EXERCISE DESCRIPTION: Retype verbatim the lines of the listing, from the very first through the line with "улице Шмидта в Молочном".

AVAILABLE DATA:
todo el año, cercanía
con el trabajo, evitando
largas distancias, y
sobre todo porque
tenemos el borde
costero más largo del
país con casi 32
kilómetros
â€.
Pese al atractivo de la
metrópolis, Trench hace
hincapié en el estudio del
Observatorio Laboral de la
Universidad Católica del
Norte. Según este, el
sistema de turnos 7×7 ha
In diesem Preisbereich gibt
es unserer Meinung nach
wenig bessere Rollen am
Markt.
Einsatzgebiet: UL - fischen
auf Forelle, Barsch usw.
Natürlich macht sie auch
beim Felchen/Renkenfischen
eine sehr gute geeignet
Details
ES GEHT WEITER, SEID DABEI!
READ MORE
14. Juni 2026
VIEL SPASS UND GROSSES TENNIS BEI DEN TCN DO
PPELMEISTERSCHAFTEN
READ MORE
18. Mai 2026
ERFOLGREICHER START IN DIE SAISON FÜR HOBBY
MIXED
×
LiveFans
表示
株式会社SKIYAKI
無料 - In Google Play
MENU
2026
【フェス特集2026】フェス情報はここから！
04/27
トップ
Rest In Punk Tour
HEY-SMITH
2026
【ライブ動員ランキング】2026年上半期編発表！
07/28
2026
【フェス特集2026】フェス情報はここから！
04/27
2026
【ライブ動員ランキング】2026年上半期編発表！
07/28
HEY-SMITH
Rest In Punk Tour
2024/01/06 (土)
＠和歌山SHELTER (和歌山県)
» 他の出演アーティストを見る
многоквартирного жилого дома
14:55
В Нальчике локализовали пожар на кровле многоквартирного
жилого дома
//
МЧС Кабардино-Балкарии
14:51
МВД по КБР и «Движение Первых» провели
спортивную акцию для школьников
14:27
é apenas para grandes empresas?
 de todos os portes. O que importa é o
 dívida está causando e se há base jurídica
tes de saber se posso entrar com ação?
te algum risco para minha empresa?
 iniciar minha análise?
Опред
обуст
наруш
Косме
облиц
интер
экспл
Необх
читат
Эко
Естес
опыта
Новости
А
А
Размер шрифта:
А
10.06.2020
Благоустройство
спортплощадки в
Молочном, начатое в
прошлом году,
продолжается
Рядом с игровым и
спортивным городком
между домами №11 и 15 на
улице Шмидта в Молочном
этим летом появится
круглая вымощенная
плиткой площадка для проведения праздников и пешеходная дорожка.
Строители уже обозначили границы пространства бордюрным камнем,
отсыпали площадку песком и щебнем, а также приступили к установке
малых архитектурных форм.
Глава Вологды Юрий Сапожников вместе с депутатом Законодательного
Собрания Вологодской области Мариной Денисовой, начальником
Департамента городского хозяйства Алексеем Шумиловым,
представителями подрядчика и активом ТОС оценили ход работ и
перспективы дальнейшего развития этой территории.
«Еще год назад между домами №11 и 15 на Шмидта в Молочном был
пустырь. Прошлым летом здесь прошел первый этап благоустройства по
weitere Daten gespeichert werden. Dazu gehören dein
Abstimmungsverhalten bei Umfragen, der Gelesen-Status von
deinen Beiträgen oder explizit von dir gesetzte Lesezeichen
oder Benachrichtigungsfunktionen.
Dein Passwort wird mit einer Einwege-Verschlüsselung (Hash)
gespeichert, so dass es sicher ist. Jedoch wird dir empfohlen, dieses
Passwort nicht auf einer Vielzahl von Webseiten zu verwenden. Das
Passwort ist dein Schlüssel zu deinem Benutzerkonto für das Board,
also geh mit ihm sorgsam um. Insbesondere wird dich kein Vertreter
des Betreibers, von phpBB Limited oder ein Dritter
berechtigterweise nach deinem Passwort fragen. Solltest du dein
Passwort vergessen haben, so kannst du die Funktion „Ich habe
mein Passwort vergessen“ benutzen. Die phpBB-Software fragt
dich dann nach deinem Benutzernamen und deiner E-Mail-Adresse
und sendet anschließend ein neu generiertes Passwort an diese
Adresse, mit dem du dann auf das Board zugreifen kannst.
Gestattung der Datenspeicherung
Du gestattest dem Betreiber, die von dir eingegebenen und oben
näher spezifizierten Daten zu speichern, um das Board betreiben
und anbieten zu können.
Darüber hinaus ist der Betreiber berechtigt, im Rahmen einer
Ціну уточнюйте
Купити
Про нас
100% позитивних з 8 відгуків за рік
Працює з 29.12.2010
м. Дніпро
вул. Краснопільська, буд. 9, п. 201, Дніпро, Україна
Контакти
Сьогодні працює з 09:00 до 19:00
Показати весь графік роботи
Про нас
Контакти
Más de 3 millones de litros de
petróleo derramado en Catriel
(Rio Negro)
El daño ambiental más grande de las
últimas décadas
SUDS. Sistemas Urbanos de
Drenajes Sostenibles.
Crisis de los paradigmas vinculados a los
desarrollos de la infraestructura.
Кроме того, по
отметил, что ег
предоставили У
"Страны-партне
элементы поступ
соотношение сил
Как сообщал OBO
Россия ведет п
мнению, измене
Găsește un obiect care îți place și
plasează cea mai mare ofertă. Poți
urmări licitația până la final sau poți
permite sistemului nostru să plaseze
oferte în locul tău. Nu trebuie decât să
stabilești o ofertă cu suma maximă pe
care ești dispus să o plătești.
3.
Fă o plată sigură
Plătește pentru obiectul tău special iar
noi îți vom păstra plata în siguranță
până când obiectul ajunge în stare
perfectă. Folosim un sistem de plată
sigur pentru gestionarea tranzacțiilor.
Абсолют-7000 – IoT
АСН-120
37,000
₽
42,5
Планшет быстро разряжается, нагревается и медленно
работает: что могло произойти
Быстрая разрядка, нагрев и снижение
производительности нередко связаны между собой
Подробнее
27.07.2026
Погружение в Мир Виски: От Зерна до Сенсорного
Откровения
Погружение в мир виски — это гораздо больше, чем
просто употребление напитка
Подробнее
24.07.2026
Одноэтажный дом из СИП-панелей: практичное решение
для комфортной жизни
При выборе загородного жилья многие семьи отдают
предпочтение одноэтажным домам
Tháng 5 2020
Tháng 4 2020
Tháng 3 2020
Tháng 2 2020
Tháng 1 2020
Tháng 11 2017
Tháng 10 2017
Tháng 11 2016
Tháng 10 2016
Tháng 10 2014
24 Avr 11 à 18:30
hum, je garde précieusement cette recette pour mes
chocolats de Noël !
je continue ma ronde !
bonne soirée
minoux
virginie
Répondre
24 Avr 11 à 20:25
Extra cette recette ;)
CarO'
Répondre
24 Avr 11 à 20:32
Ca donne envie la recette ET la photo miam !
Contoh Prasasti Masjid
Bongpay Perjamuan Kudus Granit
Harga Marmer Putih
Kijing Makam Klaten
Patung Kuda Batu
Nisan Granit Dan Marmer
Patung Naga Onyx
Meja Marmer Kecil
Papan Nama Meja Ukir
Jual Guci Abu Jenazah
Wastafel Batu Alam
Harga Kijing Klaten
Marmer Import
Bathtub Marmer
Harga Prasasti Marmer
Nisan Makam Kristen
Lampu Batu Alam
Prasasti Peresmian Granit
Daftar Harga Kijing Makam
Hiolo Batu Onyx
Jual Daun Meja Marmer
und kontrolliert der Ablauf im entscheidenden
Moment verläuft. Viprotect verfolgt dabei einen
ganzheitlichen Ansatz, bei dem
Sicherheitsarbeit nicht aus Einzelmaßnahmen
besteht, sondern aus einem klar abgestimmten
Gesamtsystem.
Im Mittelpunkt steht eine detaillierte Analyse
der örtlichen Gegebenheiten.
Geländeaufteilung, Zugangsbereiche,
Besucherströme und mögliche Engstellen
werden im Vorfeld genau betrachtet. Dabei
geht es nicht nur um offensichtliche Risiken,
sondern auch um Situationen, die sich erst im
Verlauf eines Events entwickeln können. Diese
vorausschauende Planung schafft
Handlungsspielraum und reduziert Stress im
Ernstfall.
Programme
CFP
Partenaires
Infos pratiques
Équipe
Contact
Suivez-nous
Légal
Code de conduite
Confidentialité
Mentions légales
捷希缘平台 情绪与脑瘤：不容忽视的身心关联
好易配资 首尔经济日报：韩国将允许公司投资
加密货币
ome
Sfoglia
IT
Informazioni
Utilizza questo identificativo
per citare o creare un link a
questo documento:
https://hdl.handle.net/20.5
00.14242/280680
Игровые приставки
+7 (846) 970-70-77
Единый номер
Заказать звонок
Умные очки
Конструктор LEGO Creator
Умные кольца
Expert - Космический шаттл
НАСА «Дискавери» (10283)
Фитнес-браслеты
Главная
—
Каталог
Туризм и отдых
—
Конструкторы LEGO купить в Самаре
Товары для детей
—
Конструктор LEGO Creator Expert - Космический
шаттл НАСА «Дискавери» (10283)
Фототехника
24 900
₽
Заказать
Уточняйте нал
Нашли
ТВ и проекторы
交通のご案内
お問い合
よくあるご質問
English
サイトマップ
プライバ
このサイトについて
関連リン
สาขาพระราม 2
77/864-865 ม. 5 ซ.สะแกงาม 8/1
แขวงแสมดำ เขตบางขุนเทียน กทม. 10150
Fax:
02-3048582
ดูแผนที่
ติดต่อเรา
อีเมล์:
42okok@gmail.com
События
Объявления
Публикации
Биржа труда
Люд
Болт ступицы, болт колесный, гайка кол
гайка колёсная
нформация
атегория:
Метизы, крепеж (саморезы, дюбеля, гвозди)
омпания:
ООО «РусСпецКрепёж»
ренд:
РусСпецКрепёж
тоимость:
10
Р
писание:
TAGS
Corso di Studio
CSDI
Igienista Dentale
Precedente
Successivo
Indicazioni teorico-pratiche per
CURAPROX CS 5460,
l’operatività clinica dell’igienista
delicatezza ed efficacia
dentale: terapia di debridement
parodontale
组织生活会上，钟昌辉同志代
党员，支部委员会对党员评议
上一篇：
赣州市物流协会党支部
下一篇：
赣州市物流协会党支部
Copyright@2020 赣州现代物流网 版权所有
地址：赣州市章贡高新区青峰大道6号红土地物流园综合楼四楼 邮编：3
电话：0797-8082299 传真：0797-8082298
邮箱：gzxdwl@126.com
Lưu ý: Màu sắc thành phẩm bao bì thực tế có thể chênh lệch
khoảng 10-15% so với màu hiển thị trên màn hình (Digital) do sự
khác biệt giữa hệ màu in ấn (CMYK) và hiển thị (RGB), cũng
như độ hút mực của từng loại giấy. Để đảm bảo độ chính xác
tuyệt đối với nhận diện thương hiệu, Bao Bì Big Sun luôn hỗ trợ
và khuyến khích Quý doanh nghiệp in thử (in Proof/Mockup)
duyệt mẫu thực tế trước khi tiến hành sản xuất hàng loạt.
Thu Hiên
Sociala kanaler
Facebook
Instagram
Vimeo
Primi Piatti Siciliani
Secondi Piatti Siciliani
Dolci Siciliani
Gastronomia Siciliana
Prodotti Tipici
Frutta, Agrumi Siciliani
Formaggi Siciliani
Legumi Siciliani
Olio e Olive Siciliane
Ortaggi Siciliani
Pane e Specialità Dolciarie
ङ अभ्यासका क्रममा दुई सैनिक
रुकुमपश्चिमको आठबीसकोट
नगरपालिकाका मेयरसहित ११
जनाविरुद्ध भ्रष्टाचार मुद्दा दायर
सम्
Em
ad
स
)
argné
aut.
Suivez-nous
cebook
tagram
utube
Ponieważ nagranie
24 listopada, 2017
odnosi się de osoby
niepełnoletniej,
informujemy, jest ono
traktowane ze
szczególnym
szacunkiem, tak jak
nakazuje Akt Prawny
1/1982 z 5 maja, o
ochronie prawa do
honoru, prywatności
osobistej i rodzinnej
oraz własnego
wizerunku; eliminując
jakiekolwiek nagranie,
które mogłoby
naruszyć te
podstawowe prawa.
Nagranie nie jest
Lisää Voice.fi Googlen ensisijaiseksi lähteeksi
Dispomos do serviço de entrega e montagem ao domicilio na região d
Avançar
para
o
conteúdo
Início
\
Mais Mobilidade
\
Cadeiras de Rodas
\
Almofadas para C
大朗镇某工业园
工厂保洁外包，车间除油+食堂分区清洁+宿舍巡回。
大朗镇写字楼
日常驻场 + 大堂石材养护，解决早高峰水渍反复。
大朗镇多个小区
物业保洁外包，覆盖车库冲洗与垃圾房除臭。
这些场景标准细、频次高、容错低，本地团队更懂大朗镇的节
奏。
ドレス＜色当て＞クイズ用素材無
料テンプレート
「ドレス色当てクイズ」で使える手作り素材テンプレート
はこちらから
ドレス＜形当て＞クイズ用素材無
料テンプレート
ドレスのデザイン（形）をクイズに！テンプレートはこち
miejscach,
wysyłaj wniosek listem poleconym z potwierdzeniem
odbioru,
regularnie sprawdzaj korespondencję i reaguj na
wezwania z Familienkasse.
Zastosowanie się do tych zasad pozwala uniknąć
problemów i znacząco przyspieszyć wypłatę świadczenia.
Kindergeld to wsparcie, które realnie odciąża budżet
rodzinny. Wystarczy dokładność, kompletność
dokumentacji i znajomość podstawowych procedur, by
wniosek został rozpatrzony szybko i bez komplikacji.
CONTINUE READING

WRITTEN ANSWER:
todo el año, cercanía
con el trabajo, evitando
largas distancias, y
sobre todo porque
tenemos el borde
costero más largo del
país con casi 32
kilómetros
â€.
Pese al atractivo de la
metrópolis, Trench hace
hincapié en el estudio del
Observatorio Laboral de la
Universidad Católica del
Norte. Según este, el
sistema de turnos 7×7 ha
In diesem Preisbereich gibt
es unserer Meinung nach
wenig bessere Rollen am
Markt.
Einsatzgebiet: UL - fischen
auf Forelle, Barsch usw.
Natürlich macht sie auch
beim Felchen/Renkenfischen
eine sehr gute geeignet
Details
ES GEHT WEITER, SEID DABEI!
READ MORE
14. Juni 2026
VIEL SPASS UND GROSSES TENNIS BEI DEN TCN DO
PPELMEISTERSCHAFTEN
READ MORE
18. Mai 2026
ERFOLGREICHER START IN DIE SAISON FÜR HOBBY
MIXED
×
LiveFans
表示
株式会社SKIYAKI
無料 - In Google Play
MENU
2026
【フェス特集2026】フェス情報はここから！
04/27
トップ
Rest In Punk Tour
HEY-SMITH
2026
【ライブ動員ランキング】2026年上半期編発表！
07/28
2026
【フェス特集2026】フェス情報はここから！
04/27
2026
【ライブ動員ランキング】2026年上半期編発表！
07/28
HEY-SMITH
Rest In Punk Tour
2024/01/06 (土)
＠和歌山SHELTER (和歌山県)
» 他の出演アーティストを見る
многоквартирного жилого дома
14:55
В Нальчике локализовали пожар на кровле многоквартирного
жилого дома
//
МЧС Кабардино-Балкарии
14:51
МВД по КБР и «Движение Первых» провели
спортивную акцию для школьников
14:27
é apenas para grandes empresas?
 de todos os portes. O que importa é o
 dívida está causando e se há base jurídica
tes de saber se posso entrar com ação?
te algum risco para minha empresa?
 iniciar minha análise?
Опред
обуст
наруш
Косме
облиц
интер
экспл
Необх
читат
Эко
Естес
опыта
Новости
А
А
Размер шрифта:
А
10.06.2020
Благоустройство
спортплощадки в
Молочном, начатое в
прошлом году,
продолжается
Рядом с игровым и
спортивным городком
между домами №11 и 15 на
улице Шмидта в Молочном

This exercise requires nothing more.